141. 現行の公的年金を継続する場合は賦課方式から積立方式に移行し、原則として同一世代の勘定区分内で一生涯を通じた受益と負担をバランスさせることで、払い損がなく世代間で公平な仕組みを構築します。
142. 最低所得保障制度(給付付き税額控除またはベーシックインカム)の導入に伴い在職老齢年金制度等を見直し、高齢者の労働意欲を削がないような社会づくりを目指します。
143. 医療費の自己負担割合につき、年齢で負担割合に差を設けるのではなく、所得に応じて負担割合に差を設ける仕組みに変更します。
144. 国民健康保険については、スケールメリットを活かせる広域的な運営を推進します。

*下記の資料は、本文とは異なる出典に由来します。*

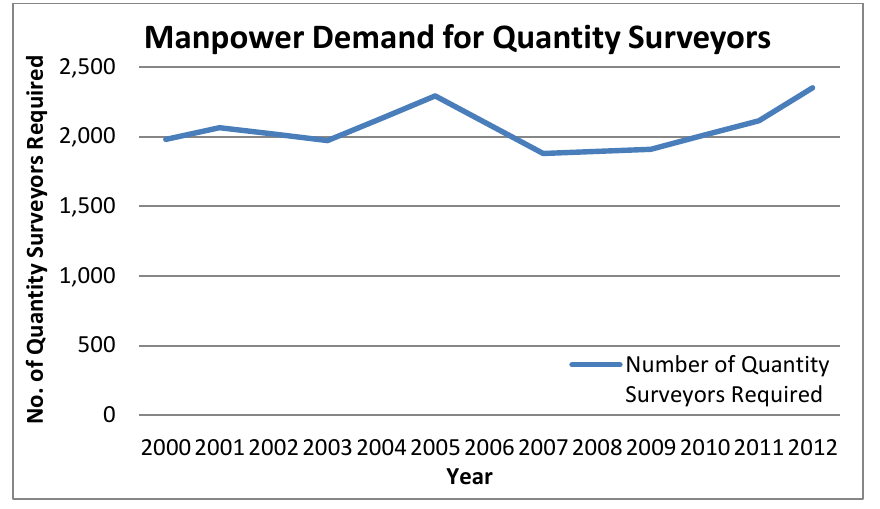
Figure 1 Manpower Demand for Quantity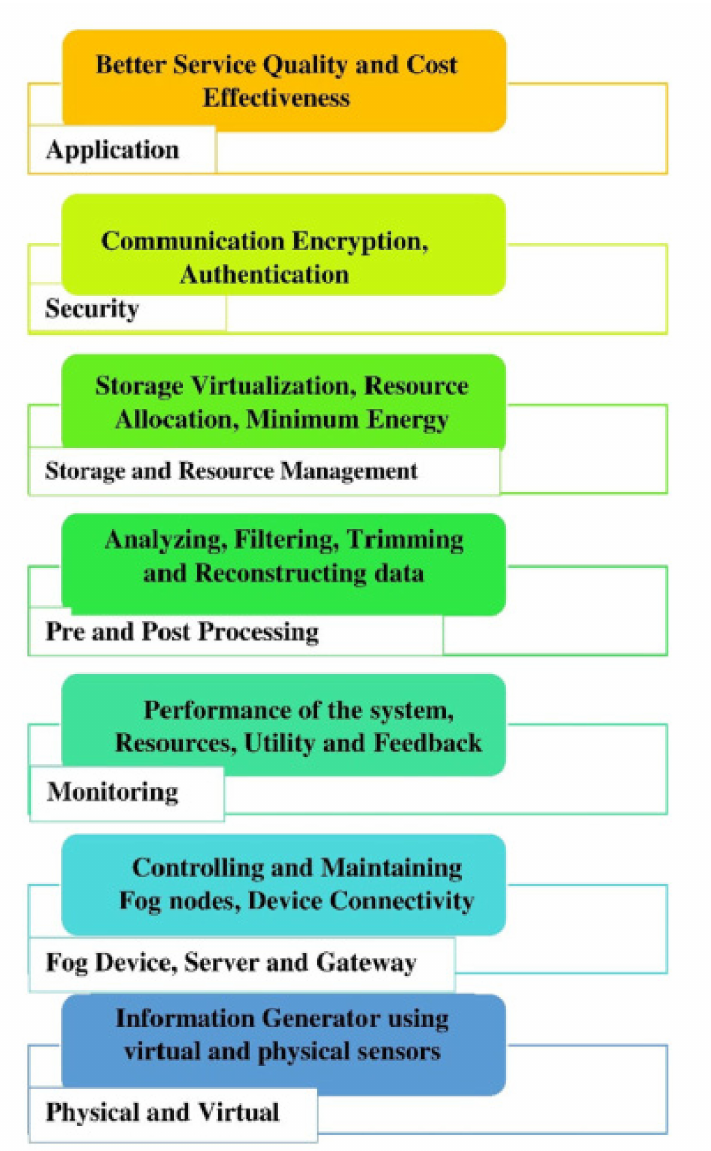
Figure 5. Architectural Solution for stated issues in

このように、中でも年金制度の改革に直結するBIであることが明白です。
かなり、高齢者を意識したBI導入であることが見て取れます。
しかし、生活保護に関する個別政策提言は、この維新八策の中では見ることができません。
他の資料では、維新BIの額は、生活保護制度の<生活扶助>部分に適用し、他の扶助項目については、現状の生活保護制度を継続して運用するとしています。
この部分を、本来、維新八策においても記述すべきと思うのですが、行なっていないのです。

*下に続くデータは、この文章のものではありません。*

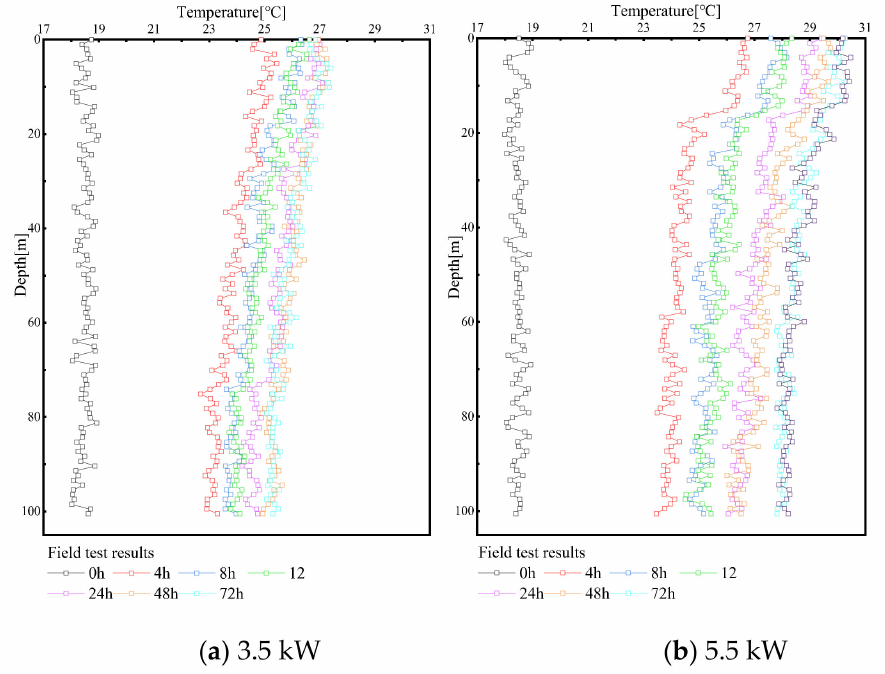
Figure 10. Variation of the temperature of #1 pile inlet pipe with time under different heating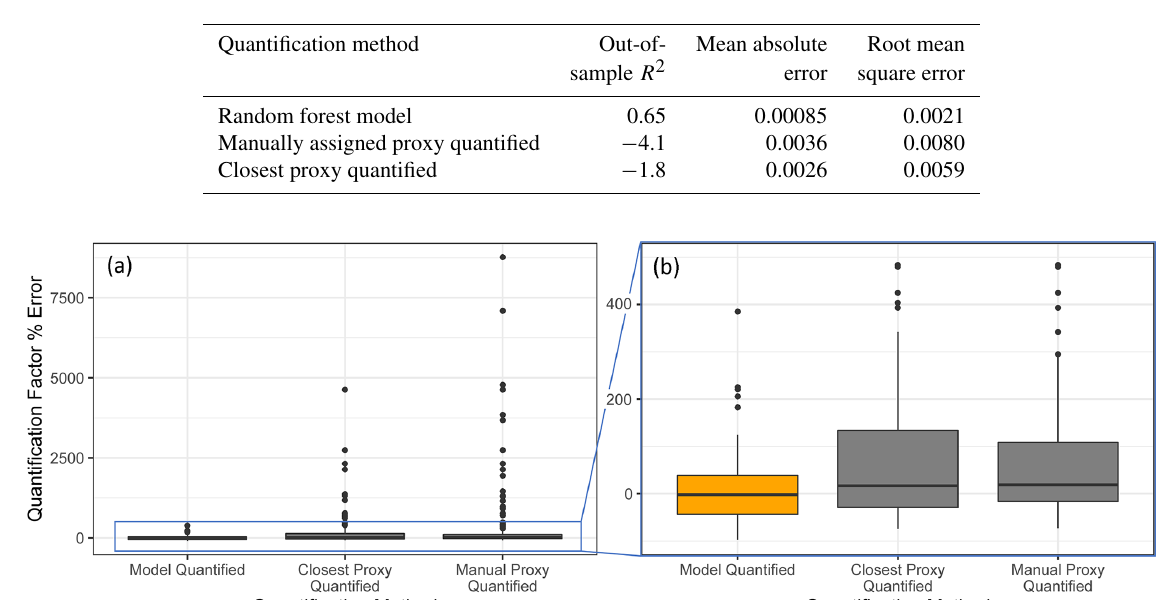
Table 5. Performance metrics for quantification factor prediction for three methods of unidentified compound quantification, i.e., random forest modeling, manually assigned proxy quantified, and closest proxy quantified.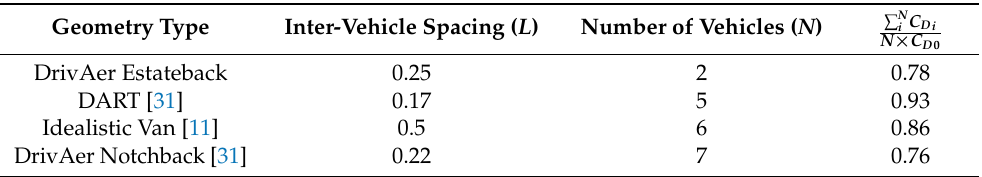
Table 4. Summary of potential drag savings of different geometries in a platoon of different sizes. C Di is the drag coefficient corresponding to the vehicle location within the platoon and C D 0 is the drag coefficient of the vehicle in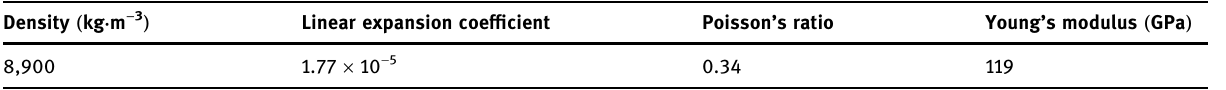
Table 3: Material properties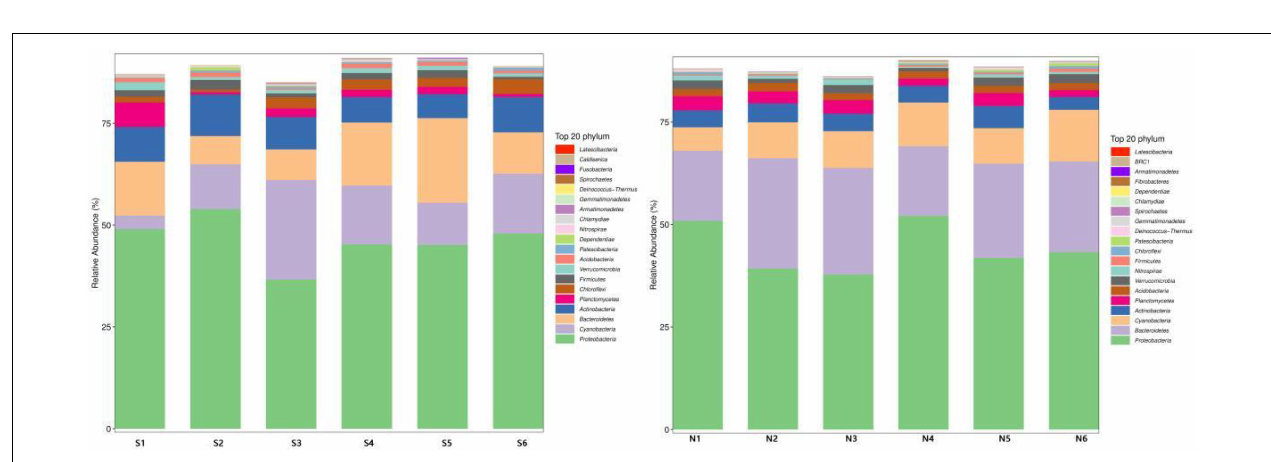
FIGURE 4 | Nutrient concentrations in sediment of South (A) and North (B) Taihu Lake.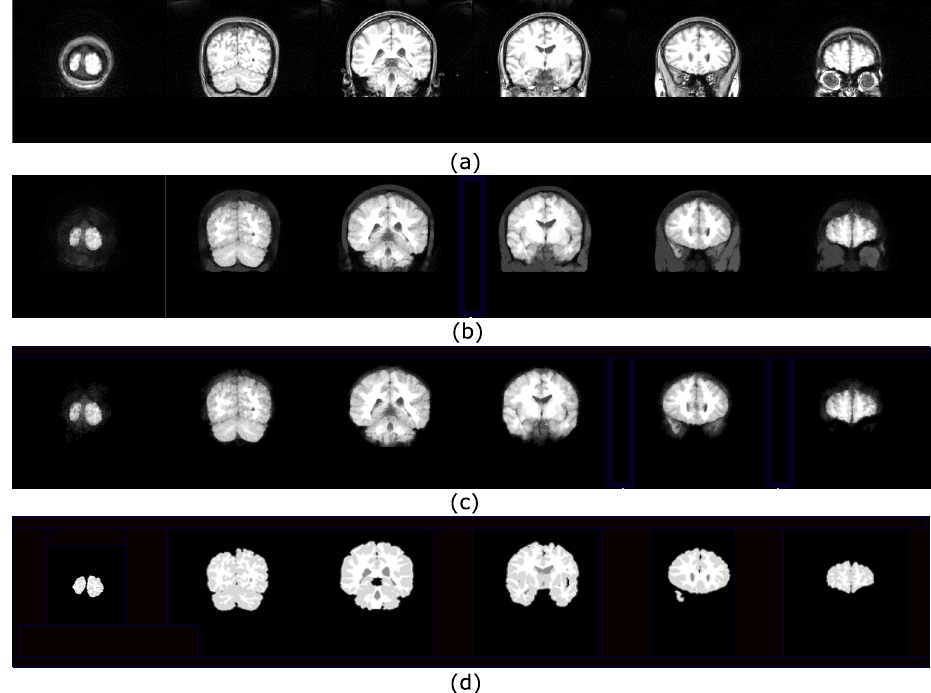
Figure 10. Set of images processed using the HLL procedure presented in Figure 9: ( a ) Input images; ( b ) viscous components obtained from step (3) using α = 3, λ = 3 and the greater volume computed from a max-tree branch; ( c ) brain segmentation after applying the Otsu threshold; ( d ) ground truth images obtained from the IBSR repository.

維新BIで提起する金額で生活保護制度は廃止するものと、以前の維新BI案は認識されており、当初案とは変えたことを本来より主張し、理解を得るべきなのですが、意識的か、意識していないのか、誤解されたままになる可能性への対策をしていないことが、かえって疑念を抱かせることになるのでは、と思ったりします。

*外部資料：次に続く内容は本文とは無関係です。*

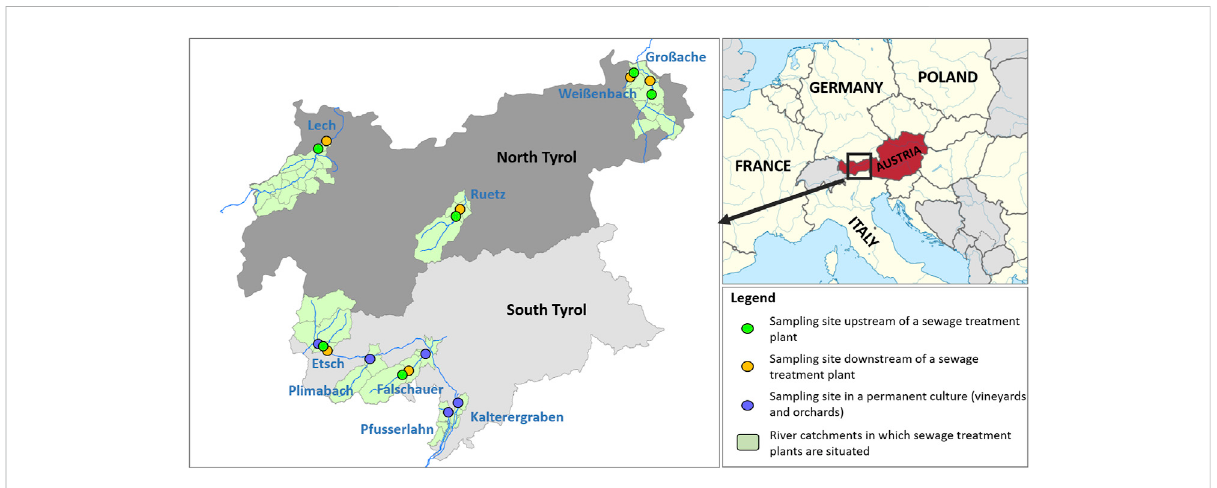
FIGURE 1 MapofEuropeandaugmentedMapofNorth-andSouthTyroldisplayingthelocationandtypeofthesamplingsites.Namesofriversarelabeled in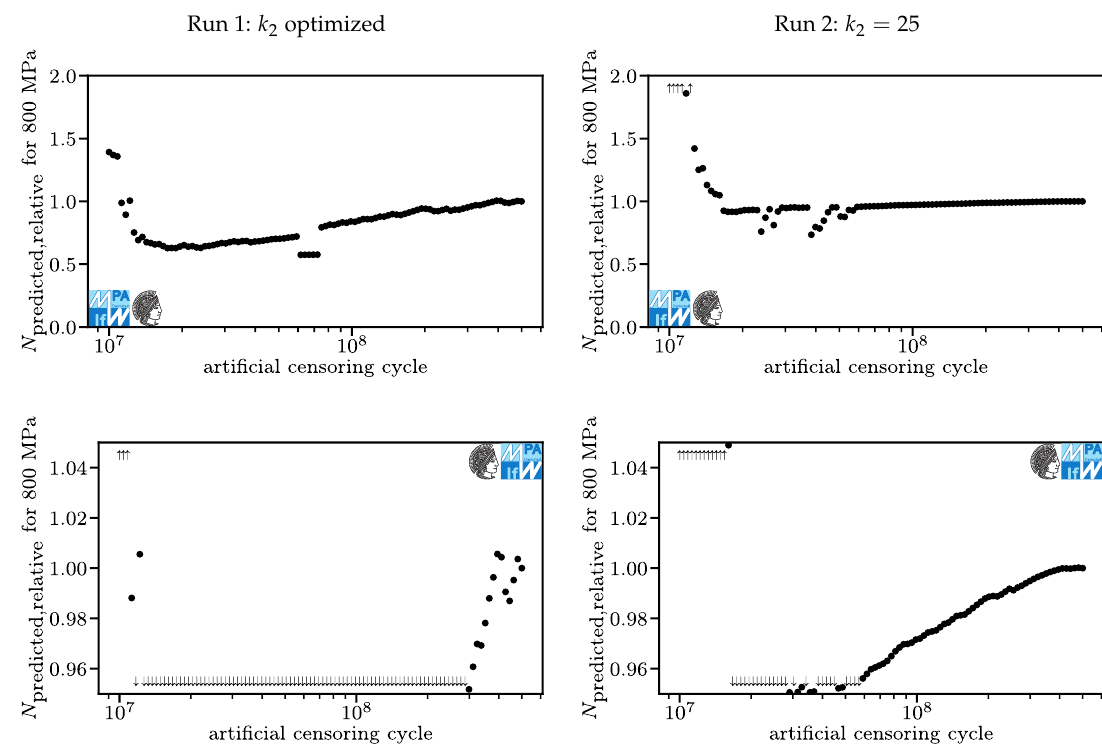
Figure 11. Lifetime predictions for Run 1 ( left ) and Run 2 ( right ), overview and detail for stroke stresses of 800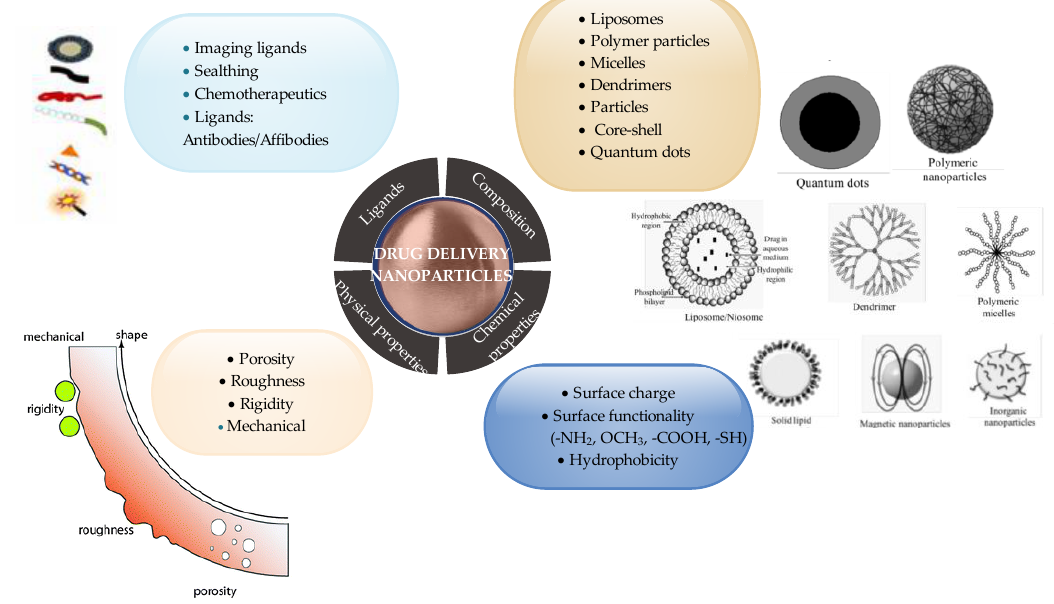
Figure 3. Drug delivery nanoparticles, according to the physicochemical properties and composition of nanoparticles.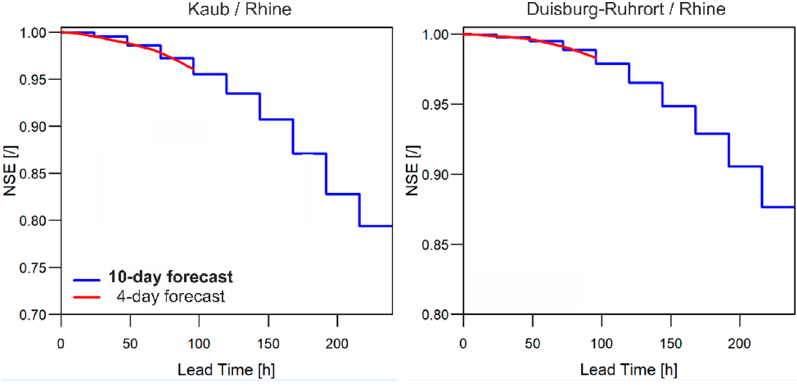
Figure 6. Verification of the 10-day forecast for 2 gauges at the River Rhine using the NSE (period:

次は、雇用・労働政策との繋がりでのBI政策について。
[雇用・労働政策]
(1)流動化・生産性向上
145. 「負の所得税」同様の考え方を実現するため、給付付き税額控除あるいはベーシックインカムの導入を検討し、就労意欲の向上と雇用の流動化を図り、労働市場全体の生産性と賃金水準の向上を実現します。
146. 解雇ルールを明確化するとともに、解雇紛争の金銭解決を可能にするなど労働契約の終了に関する規制改革を行い、労働市場の流動化・活性化を促進します。同時に、労働移動時のセーフティネットを確実
に構築し、フレキシキュリティ(柔軟性+安全性)の高い社会を目指します。
(2)雇用促進
150. インターバル規制をはじめとするシニア向け労働法制の整備や、低賃金労働者等に向けた給付付き税額控除の一種である勤労税額控除の導入など、勤労インセンティブを与える仕組みを検討します。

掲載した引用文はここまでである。